Doing inference with a Mac Mini to save money is more or less holding it wrong. ...

mythz · 2026-02-11T16:02:39 1770825759

> Doing inference with a Mac Mini to save money is more or less holding it wrong.

No one's running these large models on a Mac Mini.

> Of course if you buy some overpriced Apple hardware it’s going to take years to break even.

Great, where can I find cheaper hardware that can run GLM 5's 745B or Kimi K2.5 1T models? Currently it requires 2x M3 Ultras (1TB VRAM) to run Kimi K2.5 at 24 tok/s [1] What are the better value alternatives?

[1] https://x.com/alexocheema/status/2016404573917683754

Gracana · 2026-02-11T20:35:43 1770842143

Six months ago I'd have said EPYC Turin. You could do a heck of a build with 12Ch DDR5-6400 and a GPU or two for the dense model parts. 20k would have been a huge budget for a homelab CPU/GPU inference rig at the time. Now 20k won't buy you the memory.

mythz · 2026-02-12T01:03:53 1770858233

Not VRAM? What performance are people getting running GLM or Kimi on DDR5?

Gracana · 2026-02-12T18:06:49 1770919609

It's important to have enough VRAM to get the kv cache and shared trunk of the model on GPU, but beyond that it's really hard to make a dent in the pool of 100s of gigabytes of experts.

I wish I had better numbers to compare with the 2x M3 Ultra setup. My system is a few RTX A4000s on a Xeon with 190GB/s actual read bandwidth, and I get ~8 tok/s with experts quantized to INT4 (for large models with around 30B active parameters like Kimi K2.) Moving to 1x RTX Pro 6000 Blackwell and tripling my read bandwidth with EPYC Turin might make it competitive with the the macs, but I dunno!

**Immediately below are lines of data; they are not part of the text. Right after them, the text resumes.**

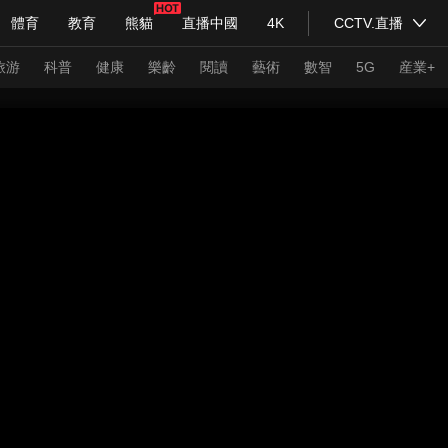
體育
教育
熊貓
直播中國
4K
CCTV.直播
式妙語
主持人
下載央視影音
熱解讀
天天學習
旅游
科普
健康
樂齡
閱讀
藝術
數智
5G
産業+
紀錄片網
國家大劇院
大型活動
科技
法治
文娛
人物
公益
圖片
習式妙語
央視快評
央視網評
光華銳評
鋒面
頻道
VR/AR
4K專區
全景新聞
請入列
人生第一次
人生第二次
年冬奧會
CBA
NBA
中超
國足
國際足球
網球
綜
體育江湖
文化體育
冰雪道路
足球道路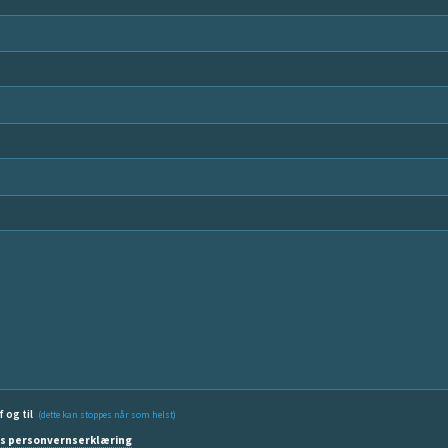
f og til
(dette kan stoppes når som helst)
s personvernserklæring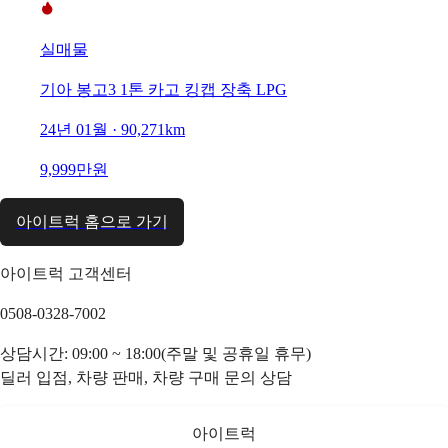
실매물
기아 봉고3 1톤 카고 킹캡 장축 LPG
24년 01월 · 90,271km
9,999만원
아이트럭 홈으로 가기
아이트럭 고객센터
0508-0328-7002
상담시간: 09:00 ~ 18:00(주말 및 공휴일 휴무)
딜러 입점, 차량 판매, 차량 구매 문의 상담
아이트럭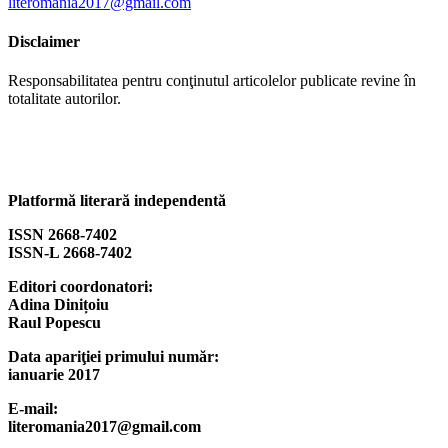
literomania2017@gmail.com
Disclaimer
Responsabilitatea pentru conţinutul articolelor publicate revine în
totalitate autorilor.
Platformă literară independentă
ISSN 2668-7402
ISSN-L 2668-7402
Editori coordonatori:
Adina Dinițoiu
Raul Popescu
Data apariţiei primului număr:
ianuarie 2017
E-mail:
literomania2017@gmail.com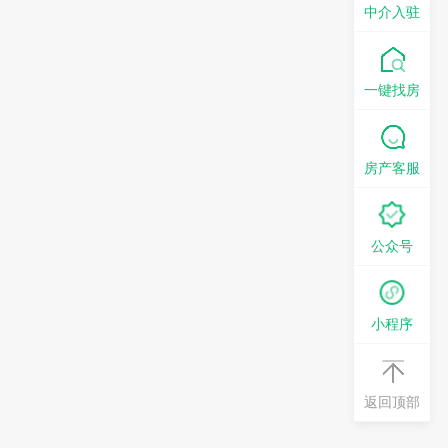
中介入驻
一键找房
房产客服
公众号
小程序
返回顶部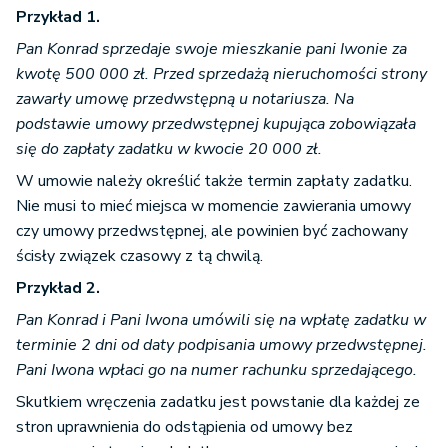
Przykład 1.
Pan Konrad sprzedaje swoje mieszkanie pani Iwonie za
kwotę 500 000 zł. Przed sprzedażą nieruchomości strony
zawarły umowę przedwstępną u notariusza. Na
podstawie umowy przedwstępnej kupująca zobowiązała
się do zapłaty zadatku w kwocie 20 000 zł.
W umowie należy określić także termin zapłaty zadatku.
Nie musi to mieć miejsca w momencie zawierania umowy
czy umowy przedwstępnej, ale powinien być zachowany
ścisły związek czasowy z tą chwilą.
Przykład 2.
Pan Konrad i Pani Iwona umówili się na wpłatę zadatku w
terminie 2 dni od daty podpisania umowy przedwstępnej.
Pani Iwona wpłaci go na numer rachunku sprzedającego.
Skutkiem wręczenia zadatku jest powstanie dla każdej ze
stron uprawnienia do odstąpienia od umowy bez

There's also some interesting tech with ktransformers + sglang where the most frequently-used experts are loaded on GPU. Pretty neat stuff and it's all moving fast.

Gracana · 2026-02-14T19:41:09 1771098069

There's a reddit comment here https://www.reddit.com/r/LocalLLaMA/comments/1r4m4it/comment... that says:

my system is running GLM-5 MXFP4 at about 17 tok/s. That’s with a single RTX Pro 6000 on an EPYC 9455P with 12 channels of DDR5-6400. Only 16k context though, since it’s too slow to use for programming anyway and that’s the only application where I need big context.